*** Input data ***

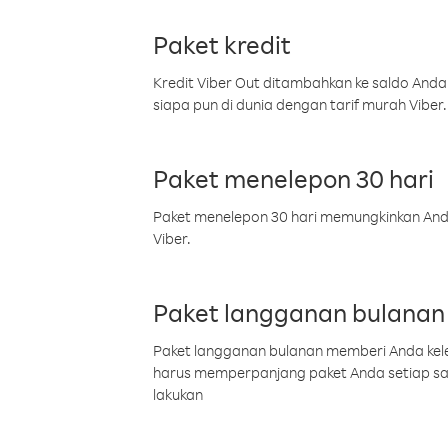
Paket kredit
Kredit Viber Out ditambahkan ke saldo Anda
siapa pun di dunia dengan tarif murah Viber.
Paket menelepon 30 hari
Paket menelepon 30 hari memungkinkan Anda 
Viber.
Paket langganan bulanan
Paket langganan bulanan memberi Anda kelel
harus memperpanjang paket Anda setiap s
lakukan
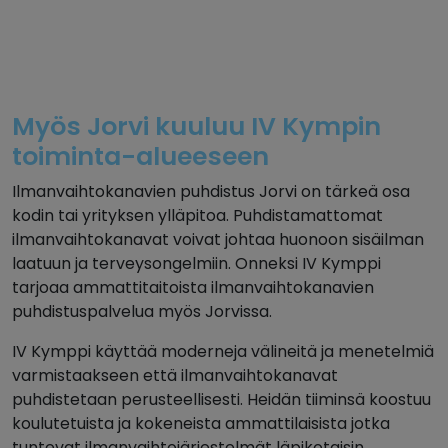
Myös Jorvi kuuluu IV Kympin
toiminta-alueeseen
Ilmanvaihtokanavien puhdistus Jorvi on tärkeä osa
kodin tai yrityksen ylläpitoa. Puhdistamattomat
ilmanvaihtokanavat voivat johtaa huonoon sisäilman
laatuun ja terveysongelmiin. Onneksi IV Kymppi
tarjoaa ammattitaitoista ilmanvaihtokanavien
puhdistuspalvelua myös Jorvissa.
IV Kymppi käyttää moderneja välineitä ja menetelmiä
varmistaakseen että ilmanvaihtokanavat
puhdistetaan perusteellisesti. Heidän tiiminsä koostuu
koulutetuista ja kokeneista ammattilaisista jotka
tuntevat ilmanvaihtojärjestelmät läpikotaisin.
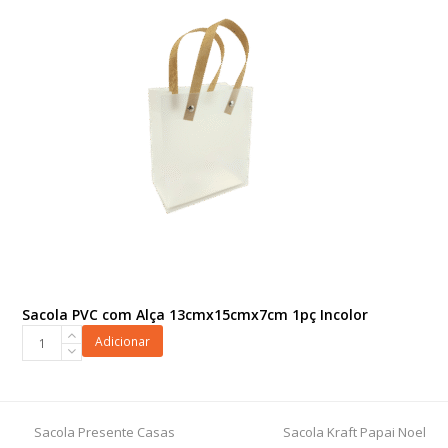
Natural
quantidade
Sacola PVC com Alça 13cmx15cmx7cm 1pç Incolor
Sacola
Adicionar
PVC
com
Alça
13cmx15cmx7cm
previous
next
Sacola Presente Casas
Sacola Kraft Papai Noel
1pç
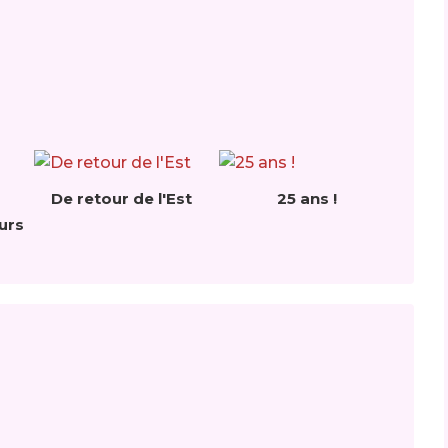
De retour de l'Est
25 ans !
eurs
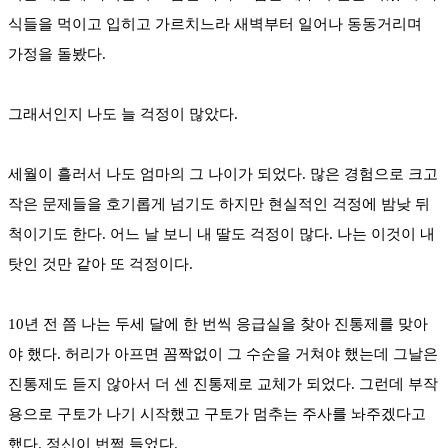
식들을 먹이고 입히고 가르치느라 새벽부터 일어나 동동거리며
가정을 돌봤다.
그래서인지 나도 늘 걱정이 많았다.
세월이 흘러서 나도 엄마의 그 나이가 되었다. 많은 경험으로 크고
작은 문제들을 호기롭게 넘기도 하지만 현실적인 걱정에 밤낮 뒤
척이기도 한다. 어느 날 보니 내 딸도 걱정이 많다. 나는 이것이 내
탓인 것만 같아 또 걱정이다.
10년 전 쯤 나는 두세 달에 한 번씩 응급실을 찾아 진통제를 맞아
야 했다. 허리가 아프면 꼼짝없이 그 수순을 거쳐야 했는데 그날은
진통제도 듣지 않아서 더 센 진통제로 교체가 되었다. 그런데 부작
용으로 구토가 나기 시작했고 구토가 멈추는 주사를 놔주겠다고
했다. 정신이 번쩍 들었다.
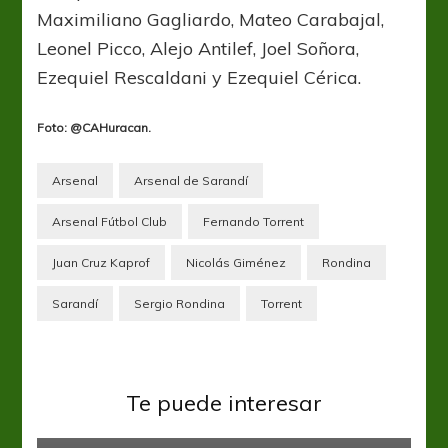
Maximiliano Gagliardo, Mateo Carabajal,
Leonel Picco, Alejo Antilef, Joel Soñora,
Ezequiel Rescaldani y Ezequiel Cérica.
Foto: @CAHuracan.
Arsenal
Arsenal de Sarandí
Arsenal Fútbol Club
Fernando Torrent
Juan Cruz Kaprof
Nicolás Giménez
Rondina
Sarandí
Sergio Rondina
Torrent
Gimnasia y Esgrima LP
Liga Profesional
El onofrismo se defiende y
Colón
Defensa y Justicia
Liga Profesional
Sin
Te puede interesar
contraataca
categoría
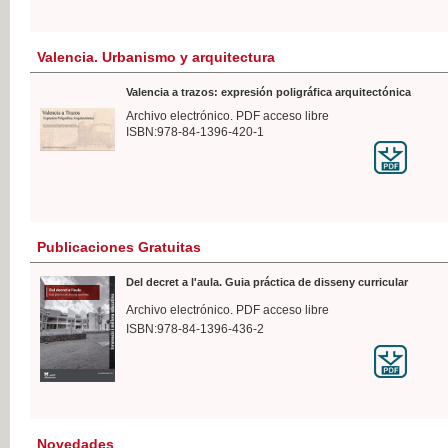
Valencia. Urbanismo y arquitectura
Valencia a trazos: expresión poligráfica arquitectónica
Archivo electrónico. PDF acceso libre
ISBN:978-84-1396-420-1
Publicaciones Gratuitas
Del decret a l'aula. Guia práctica de disseny curricular
Archivo electrónico. PDF acceso libre
ISBN:978-84-1396-436-2
Novedades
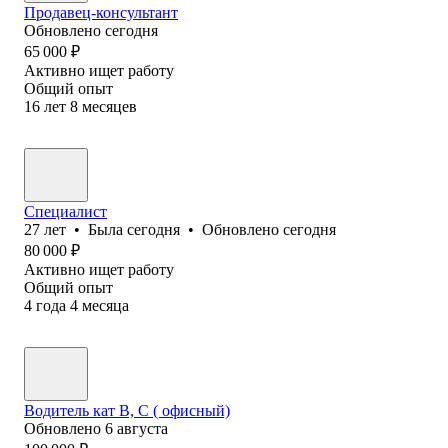
Продавец-консультант
Обновлено
сегодня
65 000
₽
Активно ищет работу
Общий опыт
16
лет
8
месяцев
Специалист
27
лет
•
Была
сегодня
•
Обновлено
сегодня
80 000
₽
Активно ищет работу
Общий опыт
4
года
4
месяца
Водитель кат В, С ( офисный)
Обновлено
6 августа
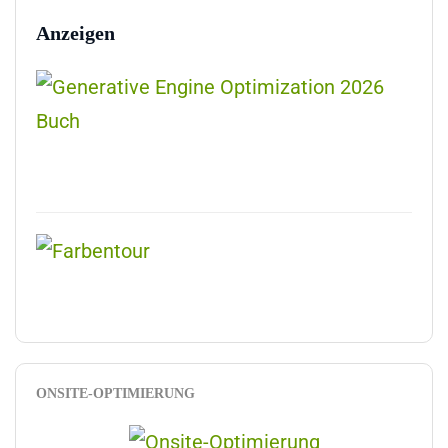
Anzeigen
ONSITE-OPTIMIERUNG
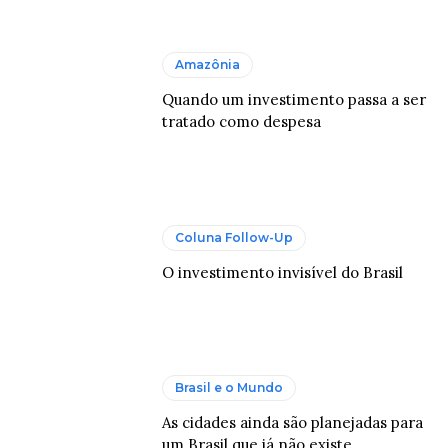
Amazônia
Quando um investimento passa a ser
tratado como despesa
Coluna Follow-Up
O investimento invisível do Brasil
Brasil e o Mundo
As cidades ainda são planejadas para
um Brasil que já não existe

*** End of Input data ***

What is being asked
Search the material for "Valencia" and copy each matching line.

Answer for the task
Valencia. Urbanismo y arquitectura
Valencia a trazos: expresión poligráfica arquitectónica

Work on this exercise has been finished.